Roving Reporter
By Ernie Pyle
In Italy – (by wireless)
When soldiers sit around during lull periods at the front, they talk about everything under the sun. Out of my recent times with frontline outfits, I’ve tried to remember some of the things they talked about.
Two things eventually come up in every extended conversation – the latest rumor about the outfit, and discussions of what home is like and when we’ll get home.
The latest rumor was that my outfit was to get no more replacements for men lost in battle, which led inevitably to a believe that they were to be withdrawn and sent him. nobody really believed it, but everybody wanted to believe it. there were also rumors that the outfit was going to England and to India.
Memories of what America was like are actually getting pretty dim to men who have been overseas two years. As one Iowa boy said:
Why, even England is dim in my memory now, and we were there long after we were in the States.
One boy said that no matter where we went was bad for him, because we’d have to go by ship and he had an absolute horror of ships. He didn’t exactly say so, but I believe he’s rather stay here the rest of his life than make that ocean crossing again.
Shell tagged ‘screaming meanie’
One night, in a group of some soldiers and officers, the question came up whether you should yell or not when making a close-in attack.
An officer thought it was good psychology because the Germans are afraid of night attacks, and a good barrage of Indian yells would further demoralize them.

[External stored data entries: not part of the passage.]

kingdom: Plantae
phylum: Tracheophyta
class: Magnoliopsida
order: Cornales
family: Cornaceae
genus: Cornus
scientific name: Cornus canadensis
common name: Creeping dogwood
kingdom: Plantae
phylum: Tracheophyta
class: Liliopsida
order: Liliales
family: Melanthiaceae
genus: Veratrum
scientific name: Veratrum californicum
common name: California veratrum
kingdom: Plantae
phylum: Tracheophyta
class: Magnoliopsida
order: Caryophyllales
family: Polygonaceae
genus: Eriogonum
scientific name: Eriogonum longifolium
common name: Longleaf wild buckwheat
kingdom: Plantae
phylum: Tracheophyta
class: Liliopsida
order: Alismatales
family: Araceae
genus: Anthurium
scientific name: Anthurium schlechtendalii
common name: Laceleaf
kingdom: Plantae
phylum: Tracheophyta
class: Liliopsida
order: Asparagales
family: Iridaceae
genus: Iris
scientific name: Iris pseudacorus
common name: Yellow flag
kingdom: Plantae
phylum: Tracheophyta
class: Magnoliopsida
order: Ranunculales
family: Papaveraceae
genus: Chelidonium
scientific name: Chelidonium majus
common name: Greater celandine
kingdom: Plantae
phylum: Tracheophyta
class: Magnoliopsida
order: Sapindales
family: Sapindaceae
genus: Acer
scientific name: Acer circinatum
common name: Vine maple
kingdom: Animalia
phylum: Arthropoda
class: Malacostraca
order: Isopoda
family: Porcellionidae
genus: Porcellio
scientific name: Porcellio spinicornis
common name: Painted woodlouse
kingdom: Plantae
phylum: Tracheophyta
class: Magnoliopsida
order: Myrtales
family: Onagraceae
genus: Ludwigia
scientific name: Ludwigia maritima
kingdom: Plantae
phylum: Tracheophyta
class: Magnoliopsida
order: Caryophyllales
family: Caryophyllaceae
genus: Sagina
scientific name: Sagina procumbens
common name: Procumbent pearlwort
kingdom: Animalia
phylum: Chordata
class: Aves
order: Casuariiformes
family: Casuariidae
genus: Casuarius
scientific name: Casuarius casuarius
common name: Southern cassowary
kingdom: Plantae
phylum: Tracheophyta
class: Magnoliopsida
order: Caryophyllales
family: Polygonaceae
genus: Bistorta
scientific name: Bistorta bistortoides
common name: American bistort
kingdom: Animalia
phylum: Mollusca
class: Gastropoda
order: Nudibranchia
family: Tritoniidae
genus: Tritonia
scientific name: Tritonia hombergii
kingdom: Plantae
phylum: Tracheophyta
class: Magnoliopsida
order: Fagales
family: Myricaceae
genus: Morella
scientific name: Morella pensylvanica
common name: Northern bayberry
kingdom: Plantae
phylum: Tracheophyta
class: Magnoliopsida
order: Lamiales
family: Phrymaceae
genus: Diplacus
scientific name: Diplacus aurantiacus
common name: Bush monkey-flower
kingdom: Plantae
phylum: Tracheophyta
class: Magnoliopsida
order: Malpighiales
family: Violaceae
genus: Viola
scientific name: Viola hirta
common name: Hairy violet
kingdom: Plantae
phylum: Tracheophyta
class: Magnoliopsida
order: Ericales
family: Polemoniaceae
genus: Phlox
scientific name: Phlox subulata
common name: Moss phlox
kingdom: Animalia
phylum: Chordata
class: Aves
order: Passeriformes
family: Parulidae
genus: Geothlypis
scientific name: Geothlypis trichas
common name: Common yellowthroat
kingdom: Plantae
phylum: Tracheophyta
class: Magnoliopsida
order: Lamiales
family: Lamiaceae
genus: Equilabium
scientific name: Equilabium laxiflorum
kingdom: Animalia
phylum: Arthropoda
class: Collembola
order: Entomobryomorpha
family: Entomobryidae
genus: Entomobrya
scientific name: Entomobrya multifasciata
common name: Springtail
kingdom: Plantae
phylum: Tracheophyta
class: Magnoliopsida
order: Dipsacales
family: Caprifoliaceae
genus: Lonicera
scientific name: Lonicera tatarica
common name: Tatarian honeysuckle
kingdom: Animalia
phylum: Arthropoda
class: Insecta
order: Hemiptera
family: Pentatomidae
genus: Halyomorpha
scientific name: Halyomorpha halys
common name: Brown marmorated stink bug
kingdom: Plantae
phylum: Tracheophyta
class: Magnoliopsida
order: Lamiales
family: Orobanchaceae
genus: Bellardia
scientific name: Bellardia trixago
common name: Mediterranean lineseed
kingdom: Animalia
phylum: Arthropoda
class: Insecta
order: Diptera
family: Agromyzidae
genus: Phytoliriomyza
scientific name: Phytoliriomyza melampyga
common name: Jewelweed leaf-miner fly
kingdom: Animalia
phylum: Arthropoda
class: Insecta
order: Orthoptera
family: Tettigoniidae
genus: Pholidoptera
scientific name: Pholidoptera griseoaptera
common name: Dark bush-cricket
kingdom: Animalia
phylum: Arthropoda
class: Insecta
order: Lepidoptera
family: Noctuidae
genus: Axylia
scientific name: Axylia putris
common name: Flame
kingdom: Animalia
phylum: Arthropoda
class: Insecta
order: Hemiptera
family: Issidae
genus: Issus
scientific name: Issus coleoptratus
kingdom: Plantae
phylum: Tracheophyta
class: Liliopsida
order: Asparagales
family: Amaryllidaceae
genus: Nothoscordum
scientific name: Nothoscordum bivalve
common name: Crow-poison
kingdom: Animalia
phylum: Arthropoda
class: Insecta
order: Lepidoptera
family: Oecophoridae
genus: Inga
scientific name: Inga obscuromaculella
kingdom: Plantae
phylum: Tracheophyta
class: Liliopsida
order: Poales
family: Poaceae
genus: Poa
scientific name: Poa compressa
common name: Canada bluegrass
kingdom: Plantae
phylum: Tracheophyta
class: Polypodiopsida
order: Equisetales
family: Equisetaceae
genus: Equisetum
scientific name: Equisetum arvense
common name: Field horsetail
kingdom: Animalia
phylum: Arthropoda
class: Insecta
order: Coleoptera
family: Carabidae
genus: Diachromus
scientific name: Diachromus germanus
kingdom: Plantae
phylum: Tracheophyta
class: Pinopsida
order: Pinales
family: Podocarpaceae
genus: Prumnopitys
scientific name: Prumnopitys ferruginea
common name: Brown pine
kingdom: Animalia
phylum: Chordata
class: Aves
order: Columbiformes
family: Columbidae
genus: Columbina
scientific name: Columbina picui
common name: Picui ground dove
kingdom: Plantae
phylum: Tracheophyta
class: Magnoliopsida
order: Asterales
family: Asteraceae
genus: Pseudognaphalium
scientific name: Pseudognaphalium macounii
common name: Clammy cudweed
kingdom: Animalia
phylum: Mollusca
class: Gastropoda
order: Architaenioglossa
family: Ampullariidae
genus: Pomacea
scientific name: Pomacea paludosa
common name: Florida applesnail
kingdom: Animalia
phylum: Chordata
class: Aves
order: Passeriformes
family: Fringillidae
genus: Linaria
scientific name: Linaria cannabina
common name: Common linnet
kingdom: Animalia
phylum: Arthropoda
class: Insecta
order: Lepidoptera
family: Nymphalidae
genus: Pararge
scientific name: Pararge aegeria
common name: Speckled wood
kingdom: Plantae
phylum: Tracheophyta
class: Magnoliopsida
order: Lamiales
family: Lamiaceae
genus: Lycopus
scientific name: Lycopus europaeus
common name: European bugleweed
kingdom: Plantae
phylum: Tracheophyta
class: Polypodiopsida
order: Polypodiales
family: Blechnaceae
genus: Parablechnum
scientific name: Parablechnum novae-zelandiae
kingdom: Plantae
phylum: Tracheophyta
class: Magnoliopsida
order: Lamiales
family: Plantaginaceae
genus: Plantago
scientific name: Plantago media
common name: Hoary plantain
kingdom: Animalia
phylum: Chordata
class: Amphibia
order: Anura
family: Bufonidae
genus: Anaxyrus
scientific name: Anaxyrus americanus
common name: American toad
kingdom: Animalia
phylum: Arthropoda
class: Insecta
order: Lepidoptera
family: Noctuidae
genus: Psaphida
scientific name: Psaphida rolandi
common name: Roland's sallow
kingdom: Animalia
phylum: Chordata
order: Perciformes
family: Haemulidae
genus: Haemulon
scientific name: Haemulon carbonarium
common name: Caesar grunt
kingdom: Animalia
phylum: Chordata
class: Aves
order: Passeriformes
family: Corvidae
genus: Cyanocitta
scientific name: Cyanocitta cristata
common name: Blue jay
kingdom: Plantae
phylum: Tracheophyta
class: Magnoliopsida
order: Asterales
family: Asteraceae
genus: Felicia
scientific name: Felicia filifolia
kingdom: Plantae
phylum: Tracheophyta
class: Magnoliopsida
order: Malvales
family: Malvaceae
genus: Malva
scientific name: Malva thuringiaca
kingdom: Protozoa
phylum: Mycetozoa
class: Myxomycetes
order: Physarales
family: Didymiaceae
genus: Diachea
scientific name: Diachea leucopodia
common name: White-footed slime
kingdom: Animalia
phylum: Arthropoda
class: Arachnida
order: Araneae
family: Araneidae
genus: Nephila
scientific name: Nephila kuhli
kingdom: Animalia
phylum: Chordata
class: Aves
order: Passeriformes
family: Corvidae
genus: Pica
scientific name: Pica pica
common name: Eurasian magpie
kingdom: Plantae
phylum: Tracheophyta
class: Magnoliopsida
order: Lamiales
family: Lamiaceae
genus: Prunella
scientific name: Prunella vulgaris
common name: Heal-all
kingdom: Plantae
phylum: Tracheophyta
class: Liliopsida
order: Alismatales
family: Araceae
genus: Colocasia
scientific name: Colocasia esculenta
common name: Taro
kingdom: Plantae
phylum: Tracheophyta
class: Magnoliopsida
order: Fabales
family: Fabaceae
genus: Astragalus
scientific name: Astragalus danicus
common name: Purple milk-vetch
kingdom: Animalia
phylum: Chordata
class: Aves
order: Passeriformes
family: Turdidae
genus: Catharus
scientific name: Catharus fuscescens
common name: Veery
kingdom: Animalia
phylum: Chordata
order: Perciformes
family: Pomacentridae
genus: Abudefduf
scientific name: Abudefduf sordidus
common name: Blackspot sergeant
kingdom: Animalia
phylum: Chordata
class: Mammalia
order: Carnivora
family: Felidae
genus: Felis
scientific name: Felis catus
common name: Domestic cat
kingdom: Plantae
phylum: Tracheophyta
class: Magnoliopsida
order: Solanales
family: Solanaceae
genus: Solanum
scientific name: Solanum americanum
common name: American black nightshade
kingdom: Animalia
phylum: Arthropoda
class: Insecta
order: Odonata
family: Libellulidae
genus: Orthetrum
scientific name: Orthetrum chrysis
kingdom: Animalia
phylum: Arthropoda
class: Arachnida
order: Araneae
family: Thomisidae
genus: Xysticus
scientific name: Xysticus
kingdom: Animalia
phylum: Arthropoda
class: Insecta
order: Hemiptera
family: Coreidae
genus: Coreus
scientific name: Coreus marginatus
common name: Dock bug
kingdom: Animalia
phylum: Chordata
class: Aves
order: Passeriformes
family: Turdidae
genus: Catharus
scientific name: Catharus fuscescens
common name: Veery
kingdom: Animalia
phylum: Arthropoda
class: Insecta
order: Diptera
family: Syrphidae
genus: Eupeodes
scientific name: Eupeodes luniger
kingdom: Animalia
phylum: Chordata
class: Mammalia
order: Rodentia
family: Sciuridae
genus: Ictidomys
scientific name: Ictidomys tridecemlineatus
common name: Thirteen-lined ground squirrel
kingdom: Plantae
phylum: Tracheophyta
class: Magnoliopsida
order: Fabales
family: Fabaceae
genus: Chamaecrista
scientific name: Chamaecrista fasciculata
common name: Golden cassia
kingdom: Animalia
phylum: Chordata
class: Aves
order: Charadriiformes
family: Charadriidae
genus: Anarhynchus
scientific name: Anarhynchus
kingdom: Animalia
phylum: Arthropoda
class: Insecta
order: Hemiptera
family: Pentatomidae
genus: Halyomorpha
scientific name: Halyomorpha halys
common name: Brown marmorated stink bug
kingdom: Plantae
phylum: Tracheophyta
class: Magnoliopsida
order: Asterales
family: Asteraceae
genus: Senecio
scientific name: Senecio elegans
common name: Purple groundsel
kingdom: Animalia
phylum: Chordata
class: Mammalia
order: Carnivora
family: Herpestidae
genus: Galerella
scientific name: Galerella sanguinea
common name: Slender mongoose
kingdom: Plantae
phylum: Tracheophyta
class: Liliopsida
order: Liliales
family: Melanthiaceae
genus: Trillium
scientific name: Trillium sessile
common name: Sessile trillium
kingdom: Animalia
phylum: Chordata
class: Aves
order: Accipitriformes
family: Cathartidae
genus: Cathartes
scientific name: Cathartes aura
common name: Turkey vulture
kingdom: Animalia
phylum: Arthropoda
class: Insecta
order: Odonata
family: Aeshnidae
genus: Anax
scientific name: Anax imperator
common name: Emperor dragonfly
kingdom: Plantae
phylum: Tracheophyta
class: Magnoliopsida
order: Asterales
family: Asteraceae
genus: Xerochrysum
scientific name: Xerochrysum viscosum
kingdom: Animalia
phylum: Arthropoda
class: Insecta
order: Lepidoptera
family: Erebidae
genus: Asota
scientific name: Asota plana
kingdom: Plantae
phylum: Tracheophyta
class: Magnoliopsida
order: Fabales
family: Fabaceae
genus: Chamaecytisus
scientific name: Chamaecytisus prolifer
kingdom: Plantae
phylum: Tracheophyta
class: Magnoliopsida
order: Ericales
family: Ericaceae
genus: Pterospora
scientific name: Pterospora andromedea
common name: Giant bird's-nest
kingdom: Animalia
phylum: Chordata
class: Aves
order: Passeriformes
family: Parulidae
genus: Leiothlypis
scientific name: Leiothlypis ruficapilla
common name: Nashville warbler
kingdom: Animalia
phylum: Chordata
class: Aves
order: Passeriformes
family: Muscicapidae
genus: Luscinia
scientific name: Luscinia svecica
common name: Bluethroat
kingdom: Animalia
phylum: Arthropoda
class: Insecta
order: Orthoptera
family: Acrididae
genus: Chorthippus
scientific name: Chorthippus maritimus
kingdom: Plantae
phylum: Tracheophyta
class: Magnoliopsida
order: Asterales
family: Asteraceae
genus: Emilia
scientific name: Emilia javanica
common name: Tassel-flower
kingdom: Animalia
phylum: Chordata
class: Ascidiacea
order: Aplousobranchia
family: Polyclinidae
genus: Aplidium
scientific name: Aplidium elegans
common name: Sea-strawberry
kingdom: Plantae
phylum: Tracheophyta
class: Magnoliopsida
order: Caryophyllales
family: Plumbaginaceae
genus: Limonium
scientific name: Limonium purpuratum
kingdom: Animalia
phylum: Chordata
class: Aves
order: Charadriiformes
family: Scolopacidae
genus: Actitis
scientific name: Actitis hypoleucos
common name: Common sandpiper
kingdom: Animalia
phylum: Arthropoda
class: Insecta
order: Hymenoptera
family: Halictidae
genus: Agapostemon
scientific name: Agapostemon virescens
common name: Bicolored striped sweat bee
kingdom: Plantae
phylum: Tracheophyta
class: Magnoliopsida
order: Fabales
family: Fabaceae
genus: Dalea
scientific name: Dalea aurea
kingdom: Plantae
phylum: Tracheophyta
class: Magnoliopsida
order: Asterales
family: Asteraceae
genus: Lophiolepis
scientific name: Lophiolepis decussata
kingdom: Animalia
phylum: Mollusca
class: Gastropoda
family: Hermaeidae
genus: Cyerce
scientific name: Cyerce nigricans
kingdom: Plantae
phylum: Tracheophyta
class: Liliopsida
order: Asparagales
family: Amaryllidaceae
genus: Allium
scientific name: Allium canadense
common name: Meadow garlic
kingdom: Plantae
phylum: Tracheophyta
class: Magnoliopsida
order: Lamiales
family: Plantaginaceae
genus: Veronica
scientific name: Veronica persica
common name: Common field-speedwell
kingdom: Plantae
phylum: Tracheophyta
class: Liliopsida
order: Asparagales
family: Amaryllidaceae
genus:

But the soldiers mainly disagreed. They said Jerry didn’t scare so easily as all that, and when you yell you just give your position away.
Speaking of noise, you’ve probably heard the term “screaming meemies,” for a certain noisy type of German shells. The boys at the front call them “screaming meanies” instead, and brother, they are bad indeed to listen to.
The Germans call the gun the nebelwerfer. It is a six-barreled gun which fires one barrel right after another, electrically. The gun doesn’t go off with a roar, but the shells swish forward with a sound of unparalleled viciousness and power, as though gigantic gears were grinding. Actually, it sounds as though some mammoth man were grinding them out of a machine with a huge crank.
Whenever a shelling starts, we always stop and listen, and somebody makes a remark like, “Grind ‘em out, boy; keep on turning!” or, “Boy, Jerry’s getting’ mad again!”
The “screaming meanies” are frightful in sound when they’re coming at you, and even when they’re going off at an angle far from you, they make a long-drawn-out moaning sound that is bloodcurdling.
Prefer Italy to Africa
The soldiers talk about the Italian people, and on the whole the average soldier doesn’t dislike the Italians too much. Nine out of 10 much prefer Italy to Africa. And the sight of the poor children always gets them.
At an Army chow line near a village or close to farms, you see a few solemn and patient children with tin buckets waiting to get what is left over.
One soldier said to me:
I just can’t bear to eat when they stand and look at me like they do. Lots of times I’ve filled my mess kit and just walked over and dumped it in their buckets and gone back to my foxhole. I wasn’t hungry.
Don’t want to go to Pacific
Bad as this war is, the average soldier hopes he’ll never be sent to the Pacific. He hates the Japs more than the Germans, but he has heard about the horrible jungle fighting and the Jap beastliness, and he prefers to fight somebody of his own kind.
One night, a colonel was talking offhandedly about the war, and how people felt and everything, and he said:
The whole trouble with everything is vitamins. We got along all right before everybody had to have so many vitamins a day.
Very often the rotation system of sending one-half of one percent of the men back to the States each month comes up in the conversation. The boys in my company were all upset because a sergeant in another company had just been taken who had much less time overseas than they.
And a soldier said:
You, know, I’ve never yet seen a battlefield after we passed over it. We always just keep going ahead. Sometime I’d like to walk over the country we fought over. I said walk, not run.